ついでに脱線すれば「山、川って時代劇に出てくる合言葉みたいな社名だよな」と昔から思っていましたが‥‥。

その山川出版社が「日本の海外交流」にまつわる東京の歴史ガイドの新刊を出していたので読んでみた。
A4版という大きめのサイズは、コンパクトな「歴史散歩シリーズ」に比べて歩き見しにくいのではと思ったが、教科書の副読本的な狙いでこのサイズで出したのかも知れない。

古代の渡来人の足跡から始まり、東京オリンピックの遺産までの史跡や文化財(イベント含む)を時代ごとにピックアップして紹介。
見学可能な企業や教育機関の施設内にある文化財や銅像、記念碑といったものは案外知らなかったモノも多く、近くに行く機会があれば見てみようと思うこと請け合い。

史跡の数の差なのか編集方針なのかわかりませんが、幕末以降のページが圧倒的に多い。
教科書の出版社とはいえメディアの流行も取り入れたのか、木村屋パンや飲食店など、歴史に関わってきた食についても結構紹介している。
高カロリーなメニューが多いのだが、そのぶん歩いて消費すればいいか!?
洋食系はなんとなく知っていた店が多かったが、周恩来が常連で孫文も来ていたという神保町の漢陽楼という中華食堂がまだ残っているとは。

『西洋建築にふれる』という章では「なんとなく西洋建築っぽくてカッコいいんだけど詳しくないからわからん」といった東京の物件のいわれと美術史を齧ることができる。

鉄道やバス各社が出しているのお得なキップを使えば、リーズナブルに一日歴史散歩と食を楽しめそうですな。

巻末に地図付きなので位置関係も把握しやすいが、欲を言えば今後のガイド本はスマホの地図で簡単に確認できる位置情報を付けて欲しい。
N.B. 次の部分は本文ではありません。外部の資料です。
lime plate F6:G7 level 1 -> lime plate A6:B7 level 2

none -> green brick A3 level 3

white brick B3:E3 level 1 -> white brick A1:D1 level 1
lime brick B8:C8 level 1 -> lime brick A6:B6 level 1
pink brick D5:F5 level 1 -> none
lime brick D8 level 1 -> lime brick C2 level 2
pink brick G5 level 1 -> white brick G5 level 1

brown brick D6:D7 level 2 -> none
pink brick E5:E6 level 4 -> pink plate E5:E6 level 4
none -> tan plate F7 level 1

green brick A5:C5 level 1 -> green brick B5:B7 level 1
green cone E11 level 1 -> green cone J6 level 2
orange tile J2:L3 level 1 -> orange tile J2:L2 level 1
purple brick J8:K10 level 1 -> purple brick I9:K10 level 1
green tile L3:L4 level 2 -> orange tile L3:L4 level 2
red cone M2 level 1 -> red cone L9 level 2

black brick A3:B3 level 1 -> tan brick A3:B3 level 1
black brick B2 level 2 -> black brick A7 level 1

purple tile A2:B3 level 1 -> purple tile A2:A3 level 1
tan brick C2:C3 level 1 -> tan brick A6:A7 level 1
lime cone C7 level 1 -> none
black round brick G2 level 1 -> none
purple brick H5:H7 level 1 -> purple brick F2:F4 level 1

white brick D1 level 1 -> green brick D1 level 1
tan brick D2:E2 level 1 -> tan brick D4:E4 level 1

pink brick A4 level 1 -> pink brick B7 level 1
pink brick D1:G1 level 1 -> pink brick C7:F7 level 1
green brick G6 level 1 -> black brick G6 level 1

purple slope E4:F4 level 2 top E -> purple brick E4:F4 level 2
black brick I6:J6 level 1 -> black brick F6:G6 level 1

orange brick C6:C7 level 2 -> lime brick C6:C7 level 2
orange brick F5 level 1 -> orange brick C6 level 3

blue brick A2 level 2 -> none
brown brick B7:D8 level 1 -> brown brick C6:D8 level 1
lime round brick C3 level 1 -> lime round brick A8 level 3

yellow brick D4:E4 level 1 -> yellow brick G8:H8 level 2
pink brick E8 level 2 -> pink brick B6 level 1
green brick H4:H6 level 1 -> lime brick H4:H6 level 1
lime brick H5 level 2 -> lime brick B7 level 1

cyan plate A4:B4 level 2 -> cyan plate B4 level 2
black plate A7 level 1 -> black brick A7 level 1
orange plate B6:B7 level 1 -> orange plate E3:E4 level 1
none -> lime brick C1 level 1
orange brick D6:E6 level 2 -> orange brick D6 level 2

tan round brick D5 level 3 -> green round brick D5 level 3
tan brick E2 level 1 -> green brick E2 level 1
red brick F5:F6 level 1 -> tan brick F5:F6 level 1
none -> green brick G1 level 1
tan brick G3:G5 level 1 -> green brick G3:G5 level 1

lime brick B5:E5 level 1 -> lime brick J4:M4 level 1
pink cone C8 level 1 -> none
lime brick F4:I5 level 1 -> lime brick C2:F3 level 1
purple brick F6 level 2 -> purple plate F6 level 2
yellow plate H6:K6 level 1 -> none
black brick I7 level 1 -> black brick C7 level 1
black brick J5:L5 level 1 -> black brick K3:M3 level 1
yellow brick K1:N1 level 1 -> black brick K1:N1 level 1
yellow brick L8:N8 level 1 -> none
購入者には出版社のサイトからダウンロード可能な方式で。

もっと言えば、自治体の史跡案内もそうして欲しい。マイナーな史跡を探していて、道に迷いながらようやく辿りついたら看板がボロボロに風化して読めなくなっていると「悲しいとき~。古い看板がボロボロになって読めなくなっている時~」と心の中で叫んでしまう。

今のAR技術を使えば当時の光景と重ね合わせたり、歴史上の人物が話しかけてくるような史跡案内も可能であろう。あとは予算の問題か。看板の維持費と比較してコストパフォーマンスをどう考えるかであろう。地元の高校や大学の学生がアプリ開発するのもいい。

かつて岡本太郎が「グラスの底に顔があってもいいじゃないか!」と言ったように、ポケモンGOでモンスターを集めるように史跡巡りをしてもいいじゃないか‥‥と思う今日この頃であります。